Does anyone know why this comes up?
Does anyone know why this comes up?
just tested this on my lucid server and works like a charm.
I'm not antisocial. I'm just not user friendly...
Open Linux Forums
http://lists.samba.org/archive/samba...ry/153320.html :
On Mon, Jan 25, 2010 at 11:44:03AM +0000, Miguel Medalha wrote:
>
> I just installed samba on a new server, 3.4.5-42, 64 bit version from
> Sernet, over CentOS 5.4.
>
> When running testparm, I get the following warning:
>
> rlimit_max: rlimit_max (8192) below minimum Windows limit (16384)
>
> I searched Google for some answer but I couldn't find a satisfactory
> one. What should I do to solve this?
> Can someone from the Samba team enlighten me on this?
It's a warning, you can safely ignore it. Windows 7 clients need to
have exactly the same number of open handles available as Windows
servers, else it fails in some file copy situations with a "out of
handles" message.
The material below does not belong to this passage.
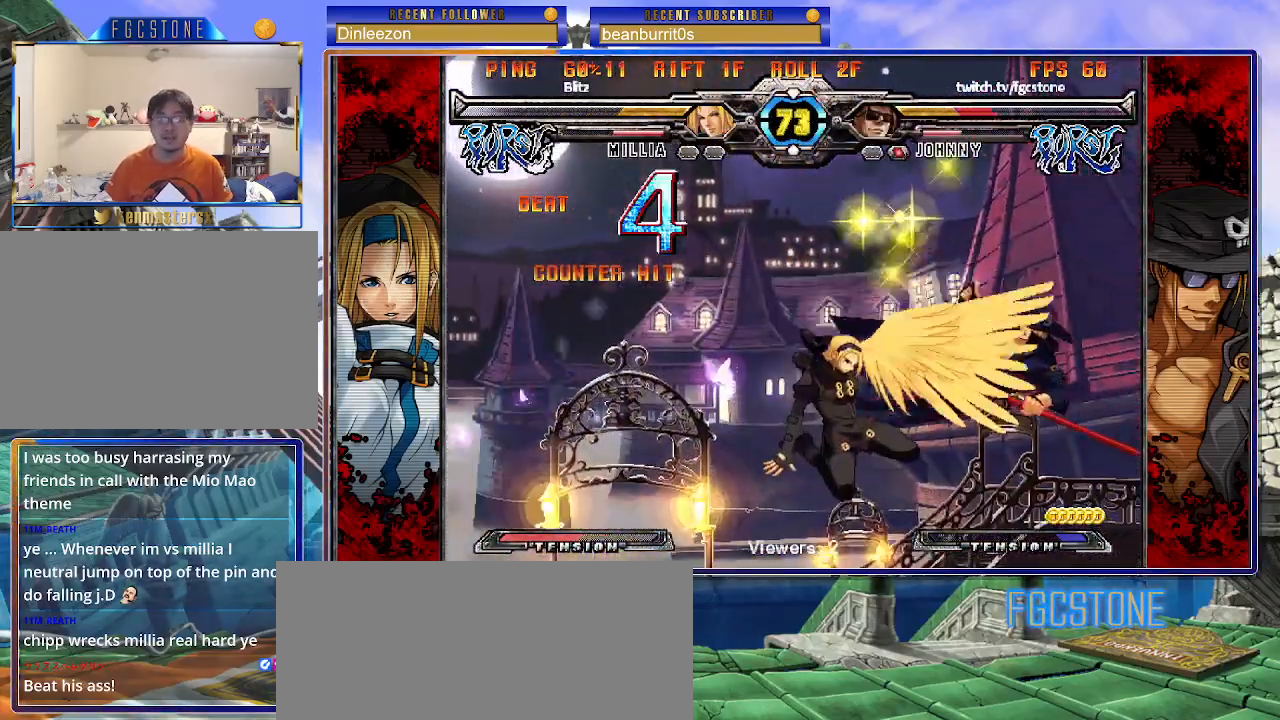
{"buttons": ["K", "P", "S"], "left_stick": "left", "events": [[17, "S", "down"], [83, "K", "up"], [100, "P", "up"], [133, "K", "down"], [133, "P", "down"], [150, "S", "up"], [183, "S", "down"], [217, "K", "up"], [233, "P", "up"], [283, "K", "down"], [283, "P", "down"], [300, "S", "up"], [350, "S", "down"], [383, "K", "up"], [383, "P", "up"], [417, "K", "down"], [433, "P", "down"], [450, "S", "up"], [500, "S", "down"]]}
Samba has taken care of it for you, but it's just
letting you know your fd limit is set a bit low.
Jeremy
haha, that's good to know. so both scenarios work
I'm not antisocial. I'm just not user friendly...
Open Linux Forums
It does not work for me either.
It is not ubuntu specific though, you can have the error on Centos 5:
http://lists.samba.org/archive/samba...ry/153331.html
and solaris as well:
http://lists.samba.org/archive/samba...ry/153949.html
Hi! I tried this issue but the problem is still present:
rlimit_max: rlimit_max (1024) below minimum Windows limit (16384)
thank you
Please see post #13.
It's not a problem that needs to be fixed.
This did not work for me either (new lucid install). I noticed that the * domain specification does not apply to root (according to the files). Basically, this worked for me:
Add the lines:
* - nofile 16384
root - nofile 16384
to your /etc/security/limits.conf file
and reboot.
I really only needed the root line but include the * to be complete in providing a true *. Hope this helps,
The line
root - nofile 16384
worked for me, but I guess it's because it was a server that I never log in to as an ordinary user - just root.
Otherwise, you may need the "* - nofile 16384" line, or more exactly, replace the "*" with the user running samba.
I did not have to reboot though, just logout and in again, then the warning was gone.
I have not yet tried to reboot the server, so I don't know if this setting will survive a reboot - but it would be strange if not..
might not want to just blindly start changing config files, in general.